Thank you, Mr. Chair.
The comments about the CRTC being comparable, to me, are erroneous, because there is no body making a decision before that which then gets appealed to the CRTC. It's a single-issue commission making a decision. It's actually more relative to what we're proposing than what officials are proposing, but what's interesting.... I'm not surprised that the officials who drafted the bill are defending the bill.
For the two new members on the committee who, perhaps, didn't attend the 21 meetings with witnesses and the 10 meetings here.... We've now had six meetings over two clauses in which the Liberals have filled the air with two clauses.
I'll take my guidance from the current and former privacy commissioners on this issue. To help you, because you haven't heard the testimony, I'll read what they said. There was a bill that was essentially identical to this with regard to privacy and the tribunal in the last Parliament, called Bill C-11. The then-privacy commissioner, in his submission, said:
In our opinion, the design of the decision-making system proposed in the CPPA goes in the wrong direction. By adding an administrative appeals Tribunal and reserving the power to impose monetary penalties at that level, the CPPA encourages organizations to use the appeal process rather than seek common ground with the OPC when it is about to render an unfavorable decision. While the drafters of the legislation wanted to have informal resolution of cases, they removed an important persuasive tool...
That was about the last bill.

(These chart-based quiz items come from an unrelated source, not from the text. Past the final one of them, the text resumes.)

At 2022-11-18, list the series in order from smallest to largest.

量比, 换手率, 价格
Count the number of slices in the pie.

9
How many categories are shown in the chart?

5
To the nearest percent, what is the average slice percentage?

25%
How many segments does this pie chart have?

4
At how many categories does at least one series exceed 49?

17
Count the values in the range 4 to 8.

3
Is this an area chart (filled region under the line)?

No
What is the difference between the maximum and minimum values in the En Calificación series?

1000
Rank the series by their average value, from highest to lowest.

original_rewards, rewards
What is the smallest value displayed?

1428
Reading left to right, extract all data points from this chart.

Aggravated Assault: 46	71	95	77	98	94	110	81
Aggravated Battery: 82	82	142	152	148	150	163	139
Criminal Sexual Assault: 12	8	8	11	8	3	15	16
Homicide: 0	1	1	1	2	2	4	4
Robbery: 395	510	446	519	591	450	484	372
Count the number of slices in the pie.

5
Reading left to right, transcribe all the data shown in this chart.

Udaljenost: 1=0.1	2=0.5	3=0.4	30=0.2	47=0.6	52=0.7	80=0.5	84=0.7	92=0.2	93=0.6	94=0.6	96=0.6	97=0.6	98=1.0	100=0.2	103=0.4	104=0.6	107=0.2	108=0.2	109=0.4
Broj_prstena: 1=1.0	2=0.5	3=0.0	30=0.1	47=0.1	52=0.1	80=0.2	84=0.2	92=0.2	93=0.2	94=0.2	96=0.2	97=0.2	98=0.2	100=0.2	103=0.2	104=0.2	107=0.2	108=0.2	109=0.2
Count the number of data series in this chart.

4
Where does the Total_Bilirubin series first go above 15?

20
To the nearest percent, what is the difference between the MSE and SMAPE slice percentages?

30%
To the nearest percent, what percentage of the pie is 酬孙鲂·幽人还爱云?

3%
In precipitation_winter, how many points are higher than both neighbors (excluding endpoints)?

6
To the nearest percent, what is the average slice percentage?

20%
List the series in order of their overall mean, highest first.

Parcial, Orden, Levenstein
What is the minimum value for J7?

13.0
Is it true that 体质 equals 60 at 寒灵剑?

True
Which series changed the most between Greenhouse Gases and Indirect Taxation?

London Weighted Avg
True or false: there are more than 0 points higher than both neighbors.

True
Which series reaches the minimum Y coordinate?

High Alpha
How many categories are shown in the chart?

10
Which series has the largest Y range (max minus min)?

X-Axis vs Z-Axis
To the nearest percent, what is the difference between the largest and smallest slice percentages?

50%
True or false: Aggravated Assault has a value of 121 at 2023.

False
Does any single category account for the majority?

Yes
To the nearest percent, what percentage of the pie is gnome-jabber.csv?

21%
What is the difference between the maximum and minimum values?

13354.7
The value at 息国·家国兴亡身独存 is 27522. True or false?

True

To refresh your memory, this is what the Privacy Commissioner said in his testimony on this bill in meeting 90 on October 19, 2023:
Third, there remains the proposed addition of a new tribunal, which would become a fourth layer of review in the complaints process. As indicated in our submission to the committee, this would make the process longer....
Unlike MP Badawey, who thinks it would make it shorter, the Privacy Commissioner thinks it would make it longer and, by the way, more expensive. If you care about fairness and you care about the people, and you want it to be less expensive and quicker, I would rely on the Privacy Commissioner's testimony for fairness and people. He says this process will actually make it longer and more expensive.
Now, not to be outdone, I'll give you a little more from meeting 91, when the former privacy commissioner said:
The goal of these provisions should provide quick and effective remedies for citizens. In no other jurisdiction that I know of is there a tribunal such as that proposed in this legislation. In all other privacy jurisdictions, the original decision-maker, including with the power to make orders and set fines, is the data protection authority that is the equivalent of the Office of the Privacy Commissioner.
I hear concerns about the difficulty for the OPC to work with different roles.
We have an issue here with the government continuing to put the proposition out that, somehow, creating a privacy tribunal will speed it up, when that's not actually what the experts say. I would rely on the privacy commissioners.
I would also say that in the case of the Competition Tribunal, which is probably the most comparable to this, you have a Competition Bureau, which does an investigation, and a Competition Tribunal, which doesn't have to follow evidentiary rules and only has two minor things that you can appeal. It's almost, but not quite, a final decision-making process. It actually makes for a very long and very expensive process, and it has actually never rejected anything that's been done in a merger.
I'm just trying to help our new members understand that, if they believe this makes it faster, the testimony we heard from privacy commissioners, both provincial and federal, over 21 meetings of witnesses, says the opposite. That's all I wanted to say.